Maternity improvements have stalled, says inquiry lead
- Published
Improvements at a hospital trust that is being investigated over maternity failings have "stalled", an inquiry chief has said.
Senior midwife Donna Ockenden has been examining how hundreds of babies died or were injured under the care of Nottingham University Hospitals (NUH) NHS Trust.
She said the trust needed to "get back on track" after receiving recent reports of poor standards from concerned families.
The cases of 1,925 families are being reviewed as part of the inquiry.
Ms Ockenden's comments come after it was revealed that the Care Quality Commission (CQC) carried out an unannounced inspection at the Queen's Medical Centre and City Hospital in June.
Staff bypassed management and raised concerns directly with the watchdog regarding the numbers, skills and experience of staff.
Ms Ockenden said the trust was “over-relying” on newly-qualified midwives.
“The findings of the CQC mirror the interim findings and the ongoing work that we are doing around staffing,” she said.
“I am absolutely clear that the trust wants to do the best it can but I think progress has stalled.
"Staff are telling me not enough is being done around skill mix and the juniority of the workforce.
“They are over-relying on newly-qualified midwives who are not appropriately supported."
The CQC report has not yet been published but limited findings were disclosed in NUH board papers.
Concerns had been raised around staffing levels and that the mix of workers’ skills had been insufficient during the health watchdog’s visit.
The independent investigation has been exploring stillbirths, antenatal and neonatal deaths, injured babies and mothers, and maternal deaths dating back more than a decade.
'We are exhausted'
Ms Ockenden said parents who had received maternity care under NUH in recent months had reported concerns to her regarding “a lack of compassion” and poor hygiene on some wards.
Families had also shown her imagery detailing “the poor state” of some areas where bereavement care was provided, she added.
Ms Ockenden said she kept receiving the same feedback from families despite reporting similar issues to the trust in the past.

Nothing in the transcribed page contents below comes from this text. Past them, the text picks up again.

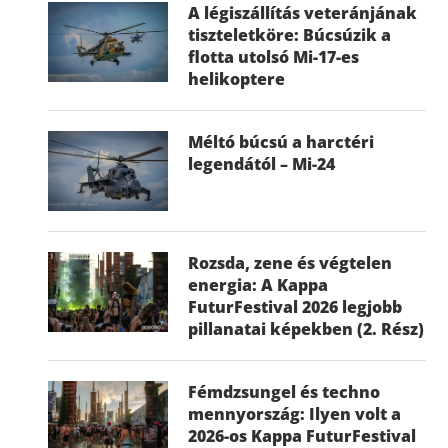
A légiszállítás veteránjának
tiszteletköre: Búcsúzik a
flotta utolsó Mi-17-es
helikoptere
Méltó búcsú a harctéri
legendától – Mi-24
Rozsda, zene és végtelen
energia: A Kappa
FuturFestival 2026 legjobb
pillanatai képekben (2. Rész)
Fémdzsungel és techno
mennyország: Ilyen volt a
2026-os Kappa FuturFestival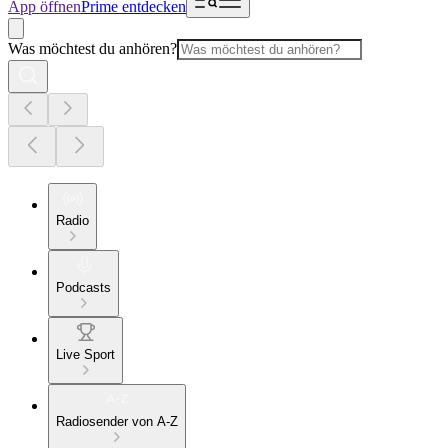
App öffnen
Prime entdecken
Was möchtest du anhören?
Radio
Podcasts
Live Sport
Radiosender von A-Z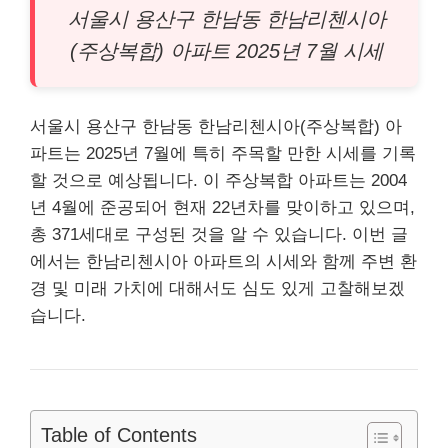
서울시 용산구 한남동 한남리첸시아
(주상복합)
아파트
2025년 7월 시세
서울시 용산구 한남동 한남리첸시아(주상복합) 아
파트는 2025년 7월에 특히 주목할 만한 시세를 기록
할 것으로 예상됩니다. 이 주상복합 아파트는 2004
년 4월에 준공되어 현재 22년차를 맞이하고 있으며,
총 371세대로 구성된 것을 알 수 있습니다. 이번 글
에서는 한남리첸시아 아파트의 시세와 함께 주변 환
경 및 미래 가치에 대해서도 심도 있게 고찰해보겠
습니다.
Table of Contents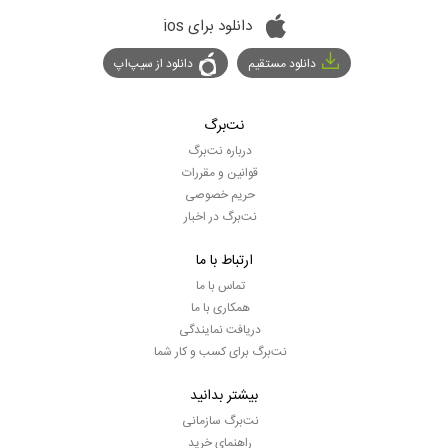
دانلود برای ios
دانلود مستقیم
دانلود از سیپ‌اپ
نت‌برگ
درباره نت‌برگ
قوانین و مقررات
حریم خصوصی
نت‌برگ در اخبار
ارتباط با ما
تماس با ما
همکاری با ما
دریافت نمایندگی
نت‌برگ برای کسب و کار شما
بیشتر بدانید
نت‌برگ سازمانی
راهنمای خرید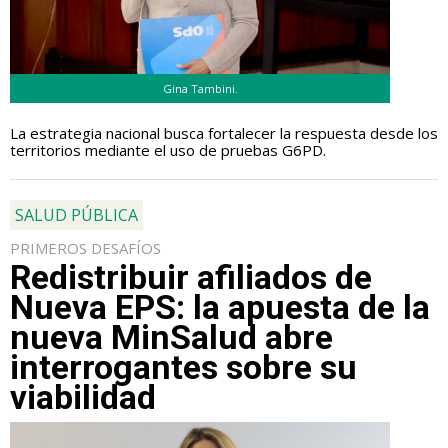
Gina Tambini.
La estrategia nacional busca fortalecer la respuesta desde los
territorios mediante el uso de pruebas G6PD.
SALUD PÚBLICA
PRIMEROS DESAFÍOS
Redistribuir afiliados de
Nueva EPS: la apuesta de la
nueva MinSalud abre
interrogantes sobre su
viabilidad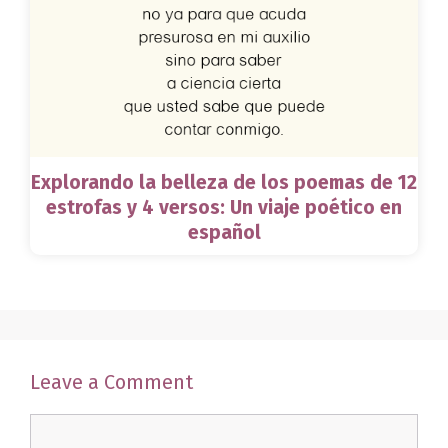
Explorando la belleza de los poemas de 12
estrofas y 4 versos: Un viaje poético en
español
Leave a Comment
Comment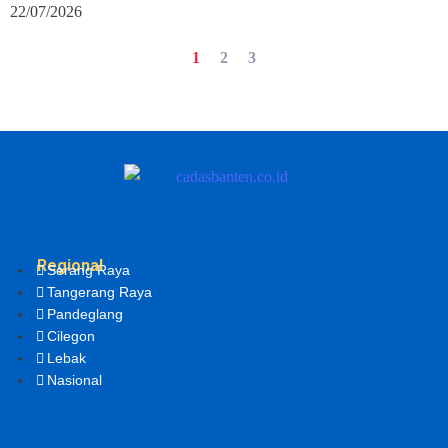
22/07/2026
1
2
3
Regional
Serang Raya
Tangerang Raya
Pandeglang
Cilegon
Lebak
Nasional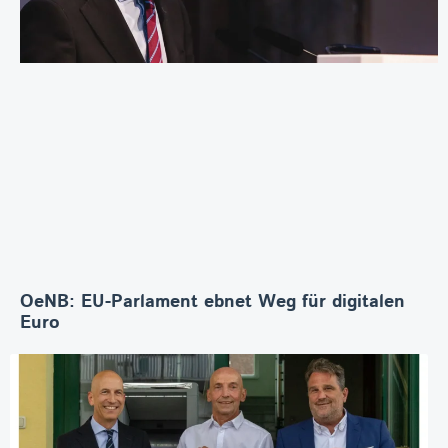
OeNB: EU-Parlament ebnet Weg für digitalen
Euro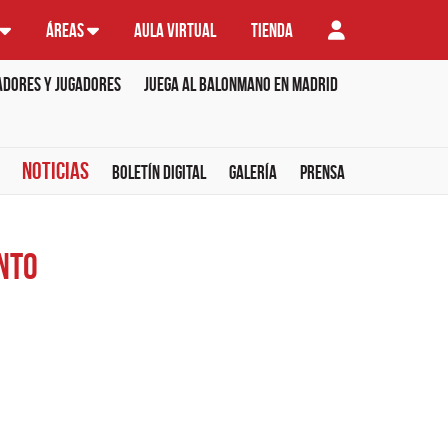
Áreas
Aula virtual
Tienda
adores y Jugadores
Juega al balonmano en Madrid
Noticias
Boletín Digital
Galería
Prensa
nto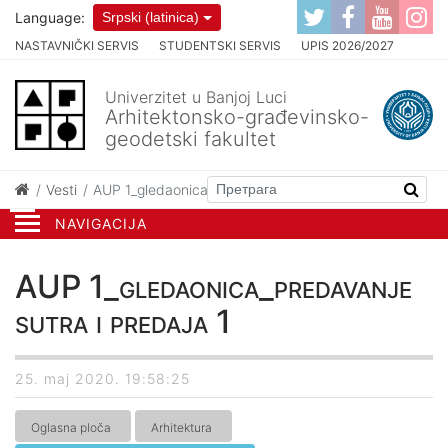
Language:
Srpski (latinica)
NASTAVNIČKI SERVIS
STUDENTSKI SERVIS
UPIS 2026/2027
Univerzitet u Banjoj Luci
Arhitektonsko-građevinsko-
geodetski fakultet
Vesti
AUP 1_gledaonica_predavanje sutra i predaja 1
NAVIGACIJA
AUP 1_gledaonica_predavanje
sutra i predaja 1
25. maj 2020. 19:58:25
Oglasna ploča
Arhitektura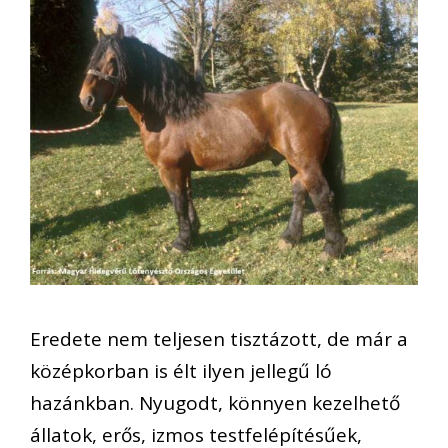
Eredete nem teljesen tisztázott, de már a
középkorban is élt ilyen jellegű ló
hazánkban. Nyugodt, könnyen kezelhető
állatok, erős, izmos testfelépítésűek,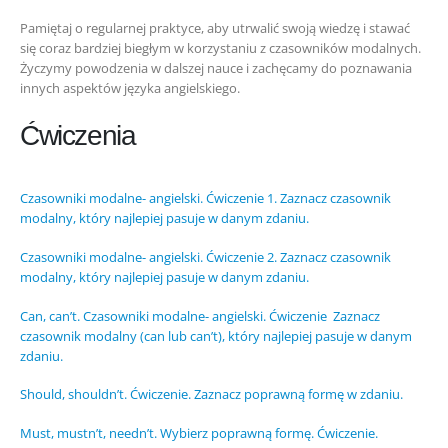
Pamiętaj o regularnej praktyce, aby utrwalić swoją wiedzę i stawać
się coraz bardziej biegłym w korzystaniu z czasowników modalnych.
Życzymy powodzenia w dalszej nauce i zachęcamy do poznawania
innych aspektów języka angielskiego.
Ćwiczenia
Czasowniki modalne- angielski. Ćwiczenie 1. Zaznacz czasownik
modalny, który najlepiej pasuje w danym zdaniu.
Czasowniki modalne- angielski. Ćwiczenie 2. Zaznacz czasownik
modalny, który najlepiej pasuje w danym zdaniu.
Can, can’t. Czasowniki modalne- angielski. Ćwiczenie Zaznacz
czasownik modalny (can lub can’t), który najlepiej pasuje w danym
zdaniu.
Should, shouldn’t. Ćwiczenie. Zaznacz poprawną formę w zdaniu.
Must, mustn’t, needn’t. Wybierz poprawną formę. Ćwiczenie.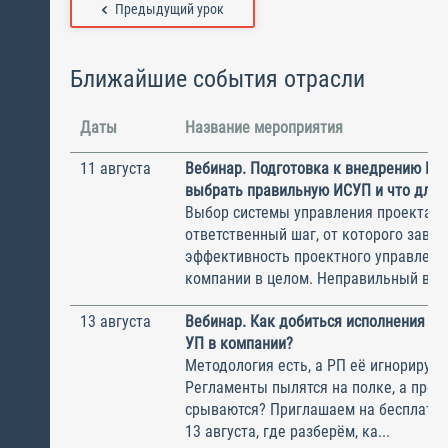
Предыдущий урок
Ближайшие события отрасли
Даты
Название мероприятия
11 августа
Вебинар. Подготовка к внедрению ИС
выбрать правильную ИСУП и что для 
Выбор системы управления проектам
ответственный шаг, от которого завис
эффективность проектного управлени
компании в целом. Неправильный выбо
13 августа
Вебинар. Как добиться исполнения м
УП в компании?
Методология есть, а РП её игнорирую
Регламенты пылятся на полке, а прое
срываются? Приглашаем на бесплатн
13 августа, где разберём, ка...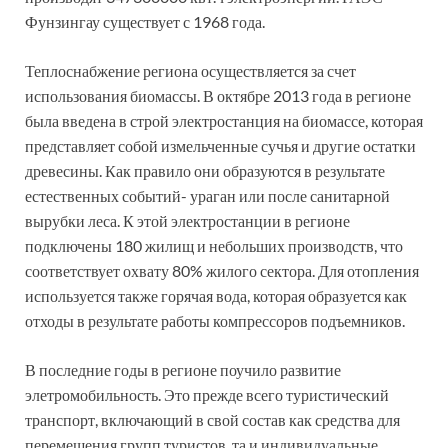
Фунзингау существует с 1968 года.
Теплоснабжение региона осуществляется за счет
использования биомассы. В октябре 2013 года в регионе
была введена в строй электростанция на биомассе, которая
представляет собой измельченные сучья и другие остатки
древесины. Как правило они образуются в результате
естественных событий- ураган или после санитарной
вырубки леса. К этой электростанции в регионе
подключены 180 жилищ и небольших производств, что
соответствует охвату 80% жилого сектора. Для отопления
используется также горячая вода, которая образуется как
отходы в результате работы компрессоров подъемников.
В последние годы в регионе поучило развитие
элетромобильность. Это прежде всего туристический
транспорт, включающий в свой состав как средства для
перемещения групп туристов, та и индивидуальные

“The feeling of staff on the ground is that they’re giving of their best,” she said. “They have asked me to tell local people that 'we are exhausted, we are on our knees, but we are genuinely giving of our best'.
“My disappointment is that the feedback I heard from families [on Wednesday] is the same feedback that I provided to the trust up to 18 months ago.
"There remains an awful lot to do."
The trust said an action plan to address any levels of concern had been created and will be monitored through its Maternity Improvement Programme.
Despite concerns raised in the report around staffing, Tracy Pilcher, chief nurse at NUH, said there had been “some key areas of continued improvement” in the CQC’s feedback.
She added: “[The feedback] included improvements to our risk assessments and documentation, positive feedback from the majority of our mothers and the response from our staff.
“However, we know that there is still some way to go, and we are thankful for the feedback and input from the CQC in identifying areas where we do need to continue to focus our improvement.”
The inquiry, which began in September 2022 and looks to establish the extent of avoidable harm that happened, is on track to be published in September 2025.